# 2009 mantidforum calender



## Morpheus uk (Aug 31, 2008)

Is there gonna be one?

I would like to contribute some photos and plus i need a calender to keep track of when stuff becomes mature :lol:


----------



## OGIGA (Aug 31, 2008)

Well, we never had one. But umm, if someone has the time and resource, then it's quite a possibility.


----------



## Morpheus uk (Sep 1, 2008)

We did that one year though?

People posted pics and people voted for them


----------



## Morpheus uk (Sep 1, 2008)

Lol i found it, just click on the mantidforum.net at the top left


----------



## Rick (Sep 1, 2008)

We did one for 08. Sitting here looking at it right now on my wall.

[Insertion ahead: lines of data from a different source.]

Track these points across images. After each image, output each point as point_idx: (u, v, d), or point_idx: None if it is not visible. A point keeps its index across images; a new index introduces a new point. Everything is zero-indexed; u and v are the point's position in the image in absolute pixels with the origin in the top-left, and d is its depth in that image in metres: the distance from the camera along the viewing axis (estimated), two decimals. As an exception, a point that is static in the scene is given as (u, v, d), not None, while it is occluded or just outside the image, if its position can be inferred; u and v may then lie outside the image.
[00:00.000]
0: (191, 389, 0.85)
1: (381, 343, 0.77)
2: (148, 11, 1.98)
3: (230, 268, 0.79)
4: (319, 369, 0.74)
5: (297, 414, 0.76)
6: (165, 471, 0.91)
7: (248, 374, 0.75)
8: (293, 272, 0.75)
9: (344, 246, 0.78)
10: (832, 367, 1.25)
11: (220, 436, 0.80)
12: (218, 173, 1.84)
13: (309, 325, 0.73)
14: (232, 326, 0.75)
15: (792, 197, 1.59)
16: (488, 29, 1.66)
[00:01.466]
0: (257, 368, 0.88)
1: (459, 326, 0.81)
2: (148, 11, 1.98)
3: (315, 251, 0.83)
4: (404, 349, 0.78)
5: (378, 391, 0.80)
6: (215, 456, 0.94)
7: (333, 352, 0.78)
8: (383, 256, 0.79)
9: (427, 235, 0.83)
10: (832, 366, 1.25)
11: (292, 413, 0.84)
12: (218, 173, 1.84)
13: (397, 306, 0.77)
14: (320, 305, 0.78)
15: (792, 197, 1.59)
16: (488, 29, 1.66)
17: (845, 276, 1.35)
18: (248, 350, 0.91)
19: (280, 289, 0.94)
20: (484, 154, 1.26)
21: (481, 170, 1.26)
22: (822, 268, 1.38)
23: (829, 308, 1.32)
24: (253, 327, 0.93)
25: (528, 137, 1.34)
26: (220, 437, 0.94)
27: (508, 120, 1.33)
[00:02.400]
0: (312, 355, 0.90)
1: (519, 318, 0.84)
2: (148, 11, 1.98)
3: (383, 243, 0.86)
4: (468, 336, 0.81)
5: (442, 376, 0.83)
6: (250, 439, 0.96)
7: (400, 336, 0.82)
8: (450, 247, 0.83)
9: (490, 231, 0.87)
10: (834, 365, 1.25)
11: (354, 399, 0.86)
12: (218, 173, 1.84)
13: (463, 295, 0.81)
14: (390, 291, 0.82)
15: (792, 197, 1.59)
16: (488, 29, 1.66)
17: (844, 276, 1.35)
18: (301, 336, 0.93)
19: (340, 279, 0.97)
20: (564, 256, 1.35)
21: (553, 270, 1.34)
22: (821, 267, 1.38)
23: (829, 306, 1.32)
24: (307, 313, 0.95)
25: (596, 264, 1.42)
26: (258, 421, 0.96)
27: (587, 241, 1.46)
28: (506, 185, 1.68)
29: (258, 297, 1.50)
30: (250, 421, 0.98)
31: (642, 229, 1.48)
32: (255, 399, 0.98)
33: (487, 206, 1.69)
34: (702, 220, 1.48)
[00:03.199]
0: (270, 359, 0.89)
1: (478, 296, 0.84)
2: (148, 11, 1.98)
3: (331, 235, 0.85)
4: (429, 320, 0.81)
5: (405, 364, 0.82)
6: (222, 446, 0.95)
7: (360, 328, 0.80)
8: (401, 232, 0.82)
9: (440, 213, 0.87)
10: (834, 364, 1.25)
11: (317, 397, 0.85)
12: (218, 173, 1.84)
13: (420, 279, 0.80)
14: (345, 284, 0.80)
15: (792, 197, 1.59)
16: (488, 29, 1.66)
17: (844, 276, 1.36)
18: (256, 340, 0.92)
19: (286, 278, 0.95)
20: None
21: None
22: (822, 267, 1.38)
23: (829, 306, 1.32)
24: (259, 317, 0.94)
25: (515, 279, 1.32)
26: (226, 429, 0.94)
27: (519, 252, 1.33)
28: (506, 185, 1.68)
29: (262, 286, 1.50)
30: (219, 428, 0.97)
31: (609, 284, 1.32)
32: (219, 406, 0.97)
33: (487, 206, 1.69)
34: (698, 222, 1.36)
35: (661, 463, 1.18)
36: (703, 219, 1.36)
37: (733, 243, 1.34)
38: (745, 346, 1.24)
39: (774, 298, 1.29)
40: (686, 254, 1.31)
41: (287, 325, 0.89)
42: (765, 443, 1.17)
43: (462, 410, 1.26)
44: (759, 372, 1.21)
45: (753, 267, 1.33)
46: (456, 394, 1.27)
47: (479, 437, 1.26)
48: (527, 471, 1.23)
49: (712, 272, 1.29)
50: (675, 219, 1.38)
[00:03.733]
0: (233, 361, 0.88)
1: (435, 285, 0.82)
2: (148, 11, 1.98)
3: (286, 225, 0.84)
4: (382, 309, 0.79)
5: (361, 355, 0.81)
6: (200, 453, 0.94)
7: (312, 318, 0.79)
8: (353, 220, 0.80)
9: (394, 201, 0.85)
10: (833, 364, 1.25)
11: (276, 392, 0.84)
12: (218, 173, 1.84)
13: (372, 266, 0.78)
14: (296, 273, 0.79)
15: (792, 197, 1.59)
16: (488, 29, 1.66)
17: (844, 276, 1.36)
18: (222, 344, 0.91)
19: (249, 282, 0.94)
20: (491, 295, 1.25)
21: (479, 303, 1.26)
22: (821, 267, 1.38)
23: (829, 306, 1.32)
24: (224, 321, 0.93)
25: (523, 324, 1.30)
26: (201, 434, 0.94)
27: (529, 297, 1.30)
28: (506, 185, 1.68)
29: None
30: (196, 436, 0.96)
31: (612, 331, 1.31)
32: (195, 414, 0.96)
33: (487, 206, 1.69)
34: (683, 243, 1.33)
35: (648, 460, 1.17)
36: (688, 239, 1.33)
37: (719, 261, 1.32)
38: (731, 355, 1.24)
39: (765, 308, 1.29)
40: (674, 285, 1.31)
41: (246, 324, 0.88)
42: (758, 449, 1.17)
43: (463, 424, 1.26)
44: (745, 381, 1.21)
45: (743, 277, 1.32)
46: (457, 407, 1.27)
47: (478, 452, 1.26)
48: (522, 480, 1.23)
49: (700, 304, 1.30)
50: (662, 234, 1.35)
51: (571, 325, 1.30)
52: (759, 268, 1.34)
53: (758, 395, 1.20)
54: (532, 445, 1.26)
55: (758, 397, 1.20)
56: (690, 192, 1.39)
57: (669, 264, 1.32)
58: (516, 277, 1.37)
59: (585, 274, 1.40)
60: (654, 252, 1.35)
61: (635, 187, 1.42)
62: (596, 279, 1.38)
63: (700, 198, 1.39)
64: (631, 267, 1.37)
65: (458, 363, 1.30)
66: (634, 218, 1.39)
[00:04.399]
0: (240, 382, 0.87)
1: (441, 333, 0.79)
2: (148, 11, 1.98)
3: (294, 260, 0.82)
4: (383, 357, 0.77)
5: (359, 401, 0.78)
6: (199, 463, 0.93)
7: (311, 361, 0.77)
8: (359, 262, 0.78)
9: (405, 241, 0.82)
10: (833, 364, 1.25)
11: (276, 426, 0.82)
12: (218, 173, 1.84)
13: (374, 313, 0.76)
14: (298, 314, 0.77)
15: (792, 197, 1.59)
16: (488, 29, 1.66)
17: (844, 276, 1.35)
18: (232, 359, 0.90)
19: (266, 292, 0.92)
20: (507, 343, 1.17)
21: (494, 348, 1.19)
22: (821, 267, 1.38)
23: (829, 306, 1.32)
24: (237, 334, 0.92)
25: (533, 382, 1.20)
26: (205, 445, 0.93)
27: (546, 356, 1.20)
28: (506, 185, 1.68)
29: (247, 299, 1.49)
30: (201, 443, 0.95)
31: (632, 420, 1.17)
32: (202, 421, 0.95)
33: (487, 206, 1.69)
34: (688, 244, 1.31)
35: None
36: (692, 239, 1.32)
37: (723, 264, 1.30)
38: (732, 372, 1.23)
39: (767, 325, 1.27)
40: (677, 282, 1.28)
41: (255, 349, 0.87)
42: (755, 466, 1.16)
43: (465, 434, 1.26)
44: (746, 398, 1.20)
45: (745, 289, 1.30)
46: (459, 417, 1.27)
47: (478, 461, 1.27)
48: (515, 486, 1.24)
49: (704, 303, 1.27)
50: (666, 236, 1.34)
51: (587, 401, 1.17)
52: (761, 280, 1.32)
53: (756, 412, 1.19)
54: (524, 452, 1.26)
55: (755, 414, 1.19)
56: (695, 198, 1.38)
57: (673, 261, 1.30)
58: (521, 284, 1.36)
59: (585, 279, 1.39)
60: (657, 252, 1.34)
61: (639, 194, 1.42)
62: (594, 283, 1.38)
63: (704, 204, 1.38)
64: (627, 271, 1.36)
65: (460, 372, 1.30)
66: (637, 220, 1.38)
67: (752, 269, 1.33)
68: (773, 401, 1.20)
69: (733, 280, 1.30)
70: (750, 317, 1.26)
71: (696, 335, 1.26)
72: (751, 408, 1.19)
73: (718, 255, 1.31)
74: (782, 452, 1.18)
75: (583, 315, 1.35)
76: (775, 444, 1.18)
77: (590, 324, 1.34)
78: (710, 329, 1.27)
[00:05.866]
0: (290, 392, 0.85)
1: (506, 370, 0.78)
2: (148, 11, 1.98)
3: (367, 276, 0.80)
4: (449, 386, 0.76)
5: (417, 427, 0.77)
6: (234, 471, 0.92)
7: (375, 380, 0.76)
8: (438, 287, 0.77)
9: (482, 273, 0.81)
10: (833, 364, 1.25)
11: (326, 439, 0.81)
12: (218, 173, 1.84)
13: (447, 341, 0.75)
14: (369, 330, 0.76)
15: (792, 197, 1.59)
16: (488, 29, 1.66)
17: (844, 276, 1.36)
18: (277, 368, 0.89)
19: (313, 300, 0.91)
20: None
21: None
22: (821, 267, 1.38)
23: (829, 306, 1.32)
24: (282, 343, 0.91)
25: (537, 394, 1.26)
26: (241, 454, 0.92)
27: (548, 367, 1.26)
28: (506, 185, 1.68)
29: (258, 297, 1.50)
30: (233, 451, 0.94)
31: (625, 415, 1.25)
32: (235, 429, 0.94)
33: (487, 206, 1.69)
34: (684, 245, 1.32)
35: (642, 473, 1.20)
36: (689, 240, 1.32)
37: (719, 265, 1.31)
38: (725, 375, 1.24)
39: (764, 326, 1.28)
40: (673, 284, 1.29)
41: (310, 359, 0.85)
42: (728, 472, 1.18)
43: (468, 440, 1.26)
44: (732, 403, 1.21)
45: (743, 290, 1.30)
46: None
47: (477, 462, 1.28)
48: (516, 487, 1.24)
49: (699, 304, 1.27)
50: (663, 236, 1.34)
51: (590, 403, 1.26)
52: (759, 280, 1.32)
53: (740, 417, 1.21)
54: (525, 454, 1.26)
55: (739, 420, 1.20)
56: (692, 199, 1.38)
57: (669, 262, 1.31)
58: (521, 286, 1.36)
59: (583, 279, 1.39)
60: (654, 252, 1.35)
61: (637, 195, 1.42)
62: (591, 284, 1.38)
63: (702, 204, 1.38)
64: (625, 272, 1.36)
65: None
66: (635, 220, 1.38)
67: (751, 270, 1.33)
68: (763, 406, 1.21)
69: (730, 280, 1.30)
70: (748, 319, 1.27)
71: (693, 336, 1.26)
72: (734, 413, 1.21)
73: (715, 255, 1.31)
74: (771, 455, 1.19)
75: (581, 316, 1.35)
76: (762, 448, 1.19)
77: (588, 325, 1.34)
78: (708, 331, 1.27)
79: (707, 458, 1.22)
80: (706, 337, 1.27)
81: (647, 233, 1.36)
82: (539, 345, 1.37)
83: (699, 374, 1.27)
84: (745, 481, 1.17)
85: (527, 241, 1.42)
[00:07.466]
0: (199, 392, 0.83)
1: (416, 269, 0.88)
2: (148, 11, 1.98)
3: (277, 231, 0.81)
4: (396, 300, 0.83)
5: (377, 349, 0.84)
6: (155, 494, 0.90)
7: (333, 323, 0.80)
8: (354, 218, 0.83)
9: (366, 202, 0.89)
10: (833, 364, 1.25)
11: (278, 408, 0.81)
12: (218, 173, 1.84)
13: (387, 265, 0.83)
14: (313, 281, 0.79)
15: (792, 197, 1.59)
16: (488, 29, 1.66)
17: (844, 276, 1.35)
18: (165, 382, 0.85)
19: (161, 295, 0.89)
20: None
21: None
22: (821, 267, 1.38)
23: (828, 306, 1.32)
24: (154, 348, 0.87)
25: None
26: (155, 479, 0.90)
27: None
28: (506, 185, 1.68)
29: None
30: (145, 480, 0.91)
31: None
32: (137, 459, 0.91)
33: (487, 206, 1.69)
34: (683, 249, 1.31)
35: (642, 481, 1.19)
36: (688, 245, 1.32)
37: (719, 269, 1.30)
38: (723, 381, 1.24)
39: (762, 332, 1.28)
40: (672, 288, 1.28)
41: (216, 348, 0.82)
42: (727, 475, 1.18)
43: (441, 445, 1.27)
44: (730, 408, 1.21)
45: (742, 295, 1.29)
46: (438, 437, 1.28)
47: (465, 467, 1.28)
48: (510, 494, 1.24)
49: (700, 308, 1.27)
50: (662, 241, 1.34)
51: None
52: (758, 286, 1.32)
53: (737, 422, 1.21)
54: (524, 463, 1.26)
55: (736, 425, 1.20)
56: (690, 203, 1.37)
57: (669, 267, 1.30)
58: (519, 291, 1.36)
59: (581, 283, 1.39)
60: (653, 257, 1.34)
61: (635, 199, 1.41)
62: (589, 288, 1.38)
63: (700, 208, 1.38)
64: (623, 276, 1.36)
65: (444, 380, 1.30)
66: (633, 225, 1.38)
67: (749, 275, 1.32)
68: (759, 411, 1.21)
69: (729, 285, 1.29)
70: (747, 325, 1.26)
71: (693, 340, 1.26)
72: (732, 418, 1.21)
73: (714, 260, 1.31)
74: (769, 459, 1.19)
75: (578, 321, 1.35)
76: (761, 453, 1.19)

No word on an 09.


----------



## The_Asa (Sep 1, 2008)

I'd get it


----------



## Giosan (Sep 1, 2008)

I'd buy it too!


----------



## ABbuggin (Sep 1, 2008)

I want there to be a 09 calender!


----------



## Morpheus uk (Sep 1, 2008)

Likewise


----------



## idolomantis (Sep 1, 2008)

me to


----------



## OGIGA (Sep 2, 2008)

Morpheus uk said:


> We did that one year though?People posted pics and people voted for them


Oh gosh, where was I?


----------



## ABbuggin (Sep 2, 2008)

well you weren't here obviously  :lol:


----------



## idolomantis (Sep 2, 2008)

OGIGA said:


> Oh gosh, where was I?


asia.


----------



## Morpheus uk (Sep 9, 2008)

Any news on the subject?


----------



## hibiscusmile (Sep 9, 2008)

OGIGA said:


> Oh gosh, where was I?


  I didn't want to point it out, so I just waited for someone else too. ha ha

If you sign out of the forum and come back in, you can see where the write up is on the 2008 calander.


----------



## hibiscusmile (Sep 9, 2008)

:lol: I just went out to check it out! and I gotta say, it was fun! I forgot how much fun and excitement went into everyone putting in their photos. It was nice to relook at it. I LOVE OUR FORUM! IT'S A GOOD PLACE TO GO!


----------